🤖 AI Summary
Current medical AI models predominantly rely on task-specific conditional distribution modeling, limiting their ability to support flexible cross-modal and cross-task reasoning. To address this, we propose MetaVoxel—the first unified diffusion-based generative framework jointly modeling medical imaging (T1-weighted MRI) and structured clinical metadata (e.g., age, sex). MetaVoxel learns the multimodal joint distribution via a single end-to-end diffusion process, incorporating cross-modal embedding alignment and joint noise prediction to enable zero-shot inference from arbitrary input subsets. Evaluated on over 10,000 MRI scans from nine heterogeneous sources, a single MetaVoxel model simultaneously achieves image synthesis, continuous age estimation, and binary sex classification—matching or surpassing dedicated task-specific baselines.

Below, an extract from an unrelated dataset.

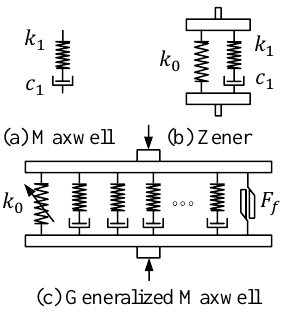
Figure 3. The schematic diagram of rubber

This breaks away from conventional conditional modeling paradigms, markedly enhancing model generalizability and deployment efficiency.
📝 Abstract
Modern deep learning methods have achieved impressive results across tasks from disease classification, estimating continuous biomarkers, to generating realistic medical images. Most of these approaches are trained to model conditional distributions defined by a specific predictive direction with a specific set of input variables. We introduce MetaVoxel, a generative joint diffusion modeling framework that models the joint distribution over imaging data and clinical metadata by learning a single diffusion process spanning all variables. By capturing the joint distribution, MetaVoxel unifies tasks that traditionally require separate conditional models and supports flexible zero-shot inference using arbitrary subsets of inputs without task-specific retraining. Using more than 10,000 T1-weighted MRI scans paired with clinical metadata from nine datasets, we show that a single MetaVoxel model can perform image generation, age estimation, and sex prediction, achieving performance comparable to established task-specific baselines. Additional experiments highlight its capabilities for flexible inference.Together, these findings demonstrate that joint multimodal diffusion offers a promising direction for unifying medical AI models and enabling broader clinical applicability.